[Dataset entries]

--

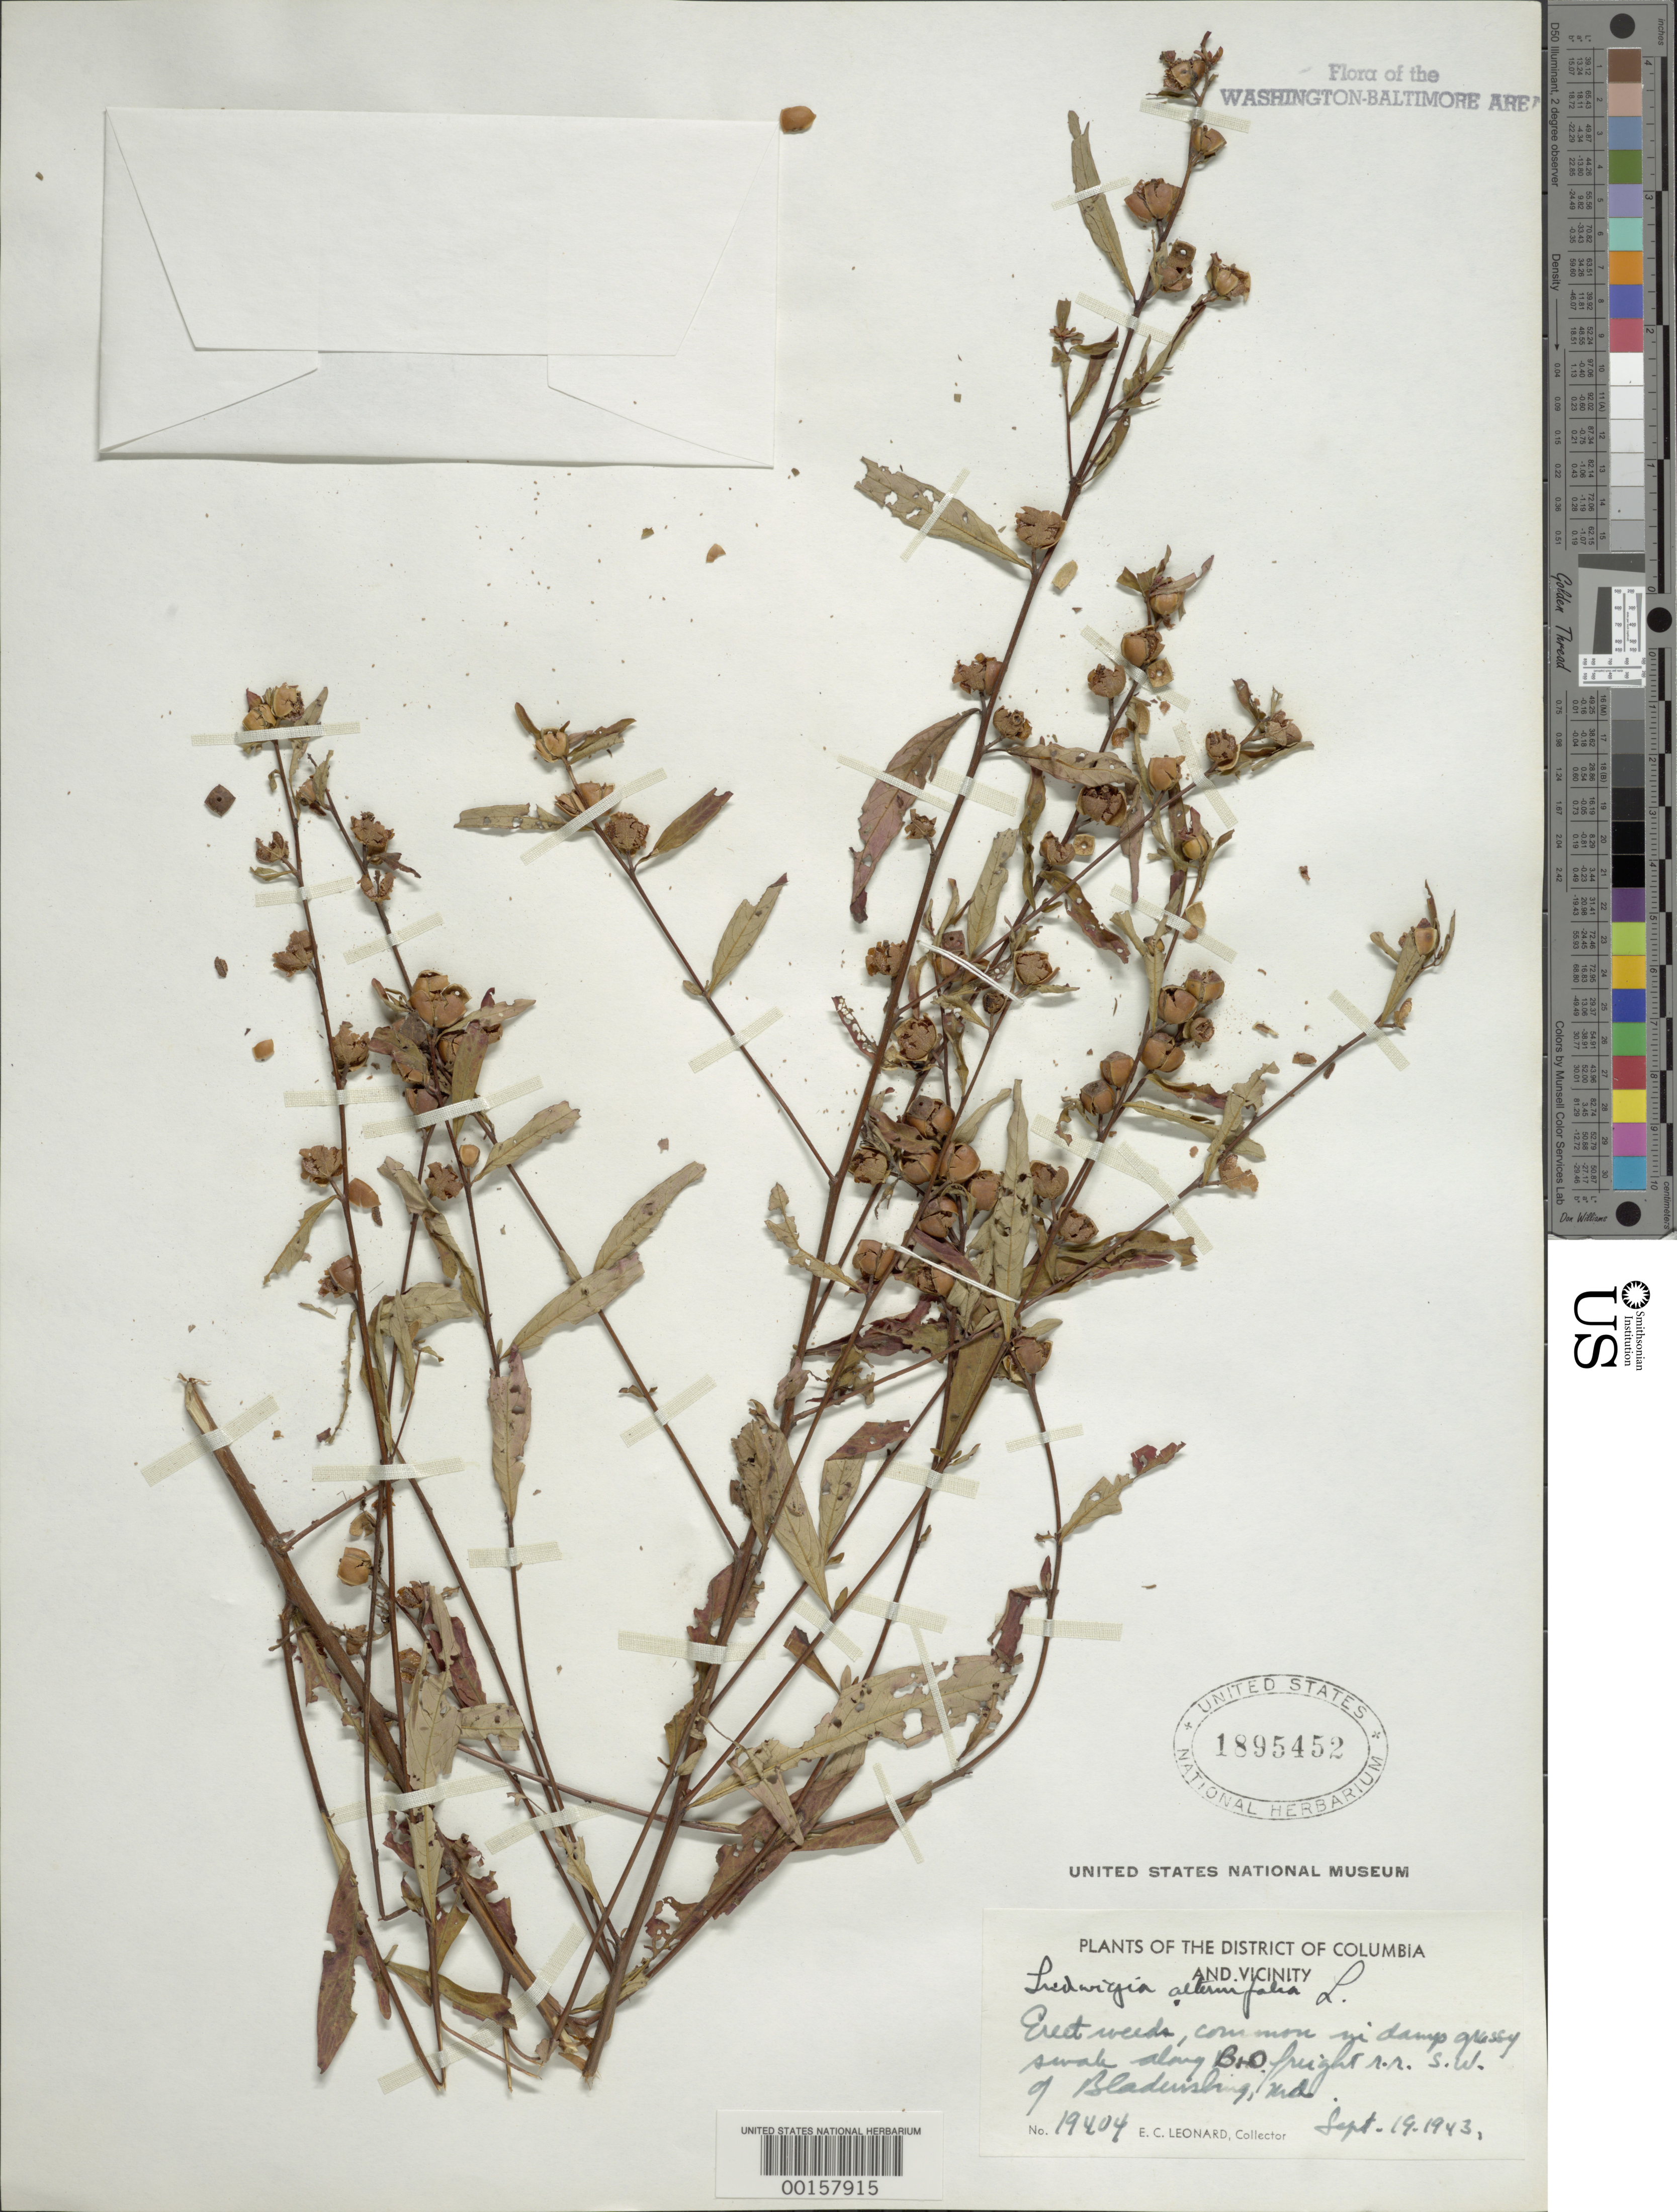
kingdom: Plantae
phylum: Tracheophyta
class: Magnoliopsida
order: Myrtales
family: Onagraceae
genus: Ludwigia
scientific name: Ludwigia alternifolia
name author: L.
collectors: E. C. Leonard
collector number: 19404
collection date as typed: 19 Sep 1943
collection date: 1943-09-19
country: United States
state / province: Maryland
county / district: Prince George's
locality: Along B & O R.R. SW of Bladensburg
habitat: In damp grassy swale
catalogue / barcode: US 1895452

--

Recast the records as a Markdown table with the columns Row and Record line. Start with the line containing "collectors: E. C. Leonard", go on through the end of the records, number each line, and leave out any blank lines.

| Row | Record line |
|---|---|
| 1 | collectors: E. C. Leonard |
| 2 | collector number: 19404 |
| 3 | collection date as typed: 19 Sep 1943 |
| 4 | collection date: 1943-09-19 |
| 5 | country: United States |
| 6 | state / province: Maryland |
| 7 | county / district: Prince George's |
| 8 | locality: Along B & O R.R. SW of Bladensburg |
| 9 | habitat: In damp grassy swale |
| 10 | catalogue / barcode: US 1895452 |